** START OF Excerpted text **

Class: SmarterJSON::Parser

Inherits:

Object

Object
SmarterJSON::Parser

show all

Includes:: Bytes

Defined in:: lib/smarter_json/parser.rb

Overview

Hand-rolled FSM single-pass parser. Layer 1: strict JSON (RFC 8259). Layer 2: JSON5 additions — line/block comments, trailing comma,

unquoted ECMAScript identifier keys, single-quoted strings,
hex numbers, leading/trailing decimal points, Infinity/NaN,
explicit + sign, \-line-continuation inside strings.

Layer 3: HJSON-inspired additions — #/comment-marker rule, triple-quoted

strings, quoteless single-line strings, implicit root object,
newline-as-separator, broader unquoted keys, recognized-literals-win.

Layer 4: smarter_json additions — UTF-8 BOM skip, smart/curly quotes,

Python literals (True/False/None) and undefined, underscores in
numeric literals, and encoding validation (SmarterJSON::EncodingError).

Constant Summary collapse

NOT_NUMERIC =

Object.new

HEX_RE =

/\A[-+]?0[xX][0-9a-fA-F_]+\z/.freeze

DEC_RE = Mantissa must carry at least one digit (int part, or a leading-dot fraction), so a bare exponent like “-e695881” is NOT a number — it falls through to a quoteless string, matching the C path. Trailing exponent stays optional.

/\A[-+]?(?:(?:0|[1-9][0-9_]*)(?:\.[0-9_]*)?|\.[0-9_]+)(?:[eE][-+]?[0-9_]+)?\z/.freeze

NEEDS_DECIMAL_FIXUP = A decimal BigDecimal() would reject as-is: a leading dot (“.5”) or a dot not followed by a digit (“5.”, “5.e3”). Matches iff normalize_for_bigdecimal would change the string — so when it doesn’t match, we skip normalization.

** END OF Excerpted text **

[Task requirements]
(A) Write out the records from the line with "The black metal plaque at center right is" through the last line of the records, including both ends.
(B) Pick up the SmarterJSON::Parser documentation at the point where it stops and keep writing.
The records below are unrelated to the SmarterJSON parser documentation.

** START OF Material provided **

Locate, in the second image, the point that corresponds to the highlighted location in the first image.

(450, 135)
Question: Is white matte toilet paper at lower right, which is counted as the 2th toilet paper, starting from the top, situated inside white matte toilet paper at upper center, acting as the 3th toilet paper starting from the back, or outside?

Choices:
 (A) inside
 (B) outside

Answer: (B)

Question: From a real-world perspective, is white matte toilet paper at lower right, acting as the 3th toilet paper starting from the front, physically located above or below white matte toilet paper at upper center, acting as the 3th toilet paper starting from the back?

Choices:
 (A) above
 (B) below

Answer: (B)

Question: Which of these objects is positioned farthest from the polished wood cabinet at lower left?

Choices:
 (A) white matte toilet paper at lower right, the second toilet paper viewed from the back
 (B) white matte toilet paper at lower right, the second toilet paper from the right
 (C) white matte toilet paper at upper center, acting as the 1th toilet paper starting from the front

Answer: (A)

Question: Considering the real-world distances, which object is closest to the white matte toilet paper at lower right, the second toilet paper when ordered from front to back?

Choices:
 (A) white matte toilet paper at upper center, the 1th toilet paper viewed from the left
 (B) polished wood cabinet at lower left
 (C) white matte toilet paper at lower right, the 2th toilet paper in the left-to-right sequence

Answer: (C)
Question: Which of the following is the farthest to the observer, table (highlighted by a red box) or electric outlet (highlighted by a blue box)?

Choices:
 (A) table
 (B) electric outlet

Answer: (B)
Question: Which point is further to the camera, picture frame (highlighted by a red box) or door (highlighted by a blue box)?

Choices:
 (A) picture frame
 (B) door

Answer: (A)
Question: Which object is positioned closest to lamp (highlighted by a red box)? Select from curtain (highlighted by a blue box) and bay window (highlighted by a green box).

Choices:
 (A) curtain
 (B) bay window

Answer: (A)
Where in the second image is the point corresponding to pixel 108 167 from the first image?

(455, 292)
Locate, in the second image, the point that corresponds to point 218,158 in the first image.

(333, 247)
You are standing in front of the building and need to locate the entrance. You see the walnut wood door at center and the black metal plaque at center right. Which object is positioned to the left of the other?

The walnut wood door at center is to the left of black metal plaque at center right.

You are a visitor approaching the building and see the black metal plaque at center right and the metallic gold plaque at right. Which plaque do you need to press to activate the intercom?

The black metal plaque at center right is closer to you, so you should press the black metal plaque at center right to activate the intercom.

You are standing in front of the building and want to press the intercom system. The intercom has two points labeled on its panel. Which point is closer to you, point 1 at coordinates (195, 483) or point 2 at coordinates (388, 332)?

** END OF Material provided **

[Responses per task]
(A)
The black metal plaque at center right is closer to you, so you should press the black metal plaque at center right to activate the intercom.

You are standing in front of the building and want to press the intercom system. The intercom has two points labeled on its panel. Which point is closer to you, point 1 at coordinates (195, 483) or point 2 at coordinates (388, 332)?

(B)
/\A[+-]?\.|\.(?:[eE]|\z)/.freeze

BYTEINDEX_AVAILABLE = parse_string scans to the next closing-quote-or-backslash. byteindex (Ruby 3.2+, MRI) does that jump at C speed; the getbyte loop in scan_string_delimiter is the portable fallback (JRuby / TruffleRuby / older MRI). Both find the same byte.

"".respond_to?(:byteindex)

DQUOTE_OR_BACKSLASH =

/["\\]/.freeze

SQUOTE_OR_BACKSLASH =

/['\\]/.freeze

QL_BREAK = scan_quoteless_run’s fast path jumps (in C) to the first structural terminator (‘,’ ‘}’ ‘]’ ‘{’ ‘[’) OR any whitespace ([[:space:]] covers ASCII + Unicode space, incl. LF/CR which also terminate). Stopping at a terminator/EOF means the run had no interior whitespace, so there’s nothing to trim and no comment marker can apply.

/[,{}\[\]]|[[:space:]]/.freeze

DEFAULT_OPTIONS = The defaults live centrally in SmarterJSON::Options (lib/smarter_json/options.rb).

Options::DEFAULT_OPTIONS

Constants included from Bytes

Bytes::BACKSLASH, Bytes::COLON, Bytes::COMMA, Bytes::CR, Bytes::DOLLAR, Bytes::DOT, Bytes::DQUOTE, Bytes::HASH, Bytes::LBRACE, Bytes::LBRACKET, Bytes::LF, Bytes::LOWER_E, Bytes::LOWER_F, Bytes::LOWER_N, Bytes::LOWER_T, Bytes::LOWER_U, Bytes::LOWER_X, Bytes::MINUS, Bytes::NINE, Bytes::PLUS, Bytes::RBRACE, Bytes::RBRACKET, Bytes::SLASH, Bytes::SPACE, Bytes::SQUOTE, Bytes::STAR, Bytes::TAB, Bytes::UNDERSCORE, Bytes::UPPER_E, Bytes::UPPER_F, Bytes::UPPER_I, Bytes::UPPER_N, Bytes::UPPER_T, Bytes::UPPER_X, Bytes::ZERO

Instance Method Summary collapse

#each_value ⇒ Object

Yield each top-level value until EOF (JSONL / NDJSON / concatenated / whitespace-separated).
#initialize(input, options = {}) ⇒ Parser constructor

A new instance of Parser.
#parse ⇒ Object

No block: auto-detect the document count for free (the same “is there trailing content?” check that used to raise).

Constructor Details

#initialize(input, options = {}) ⇒ `Parser`

Returns a new instance of Parser.

Raises:

(ArgumentError)

# File 'lib/smarter_json/parser.rb', line 709

def initialize(input, options = {})
  raise ArgumentError, "input must be a String" unless input.is_a?(String)

  opts = DEFAULT_OPTIONS.merge(options)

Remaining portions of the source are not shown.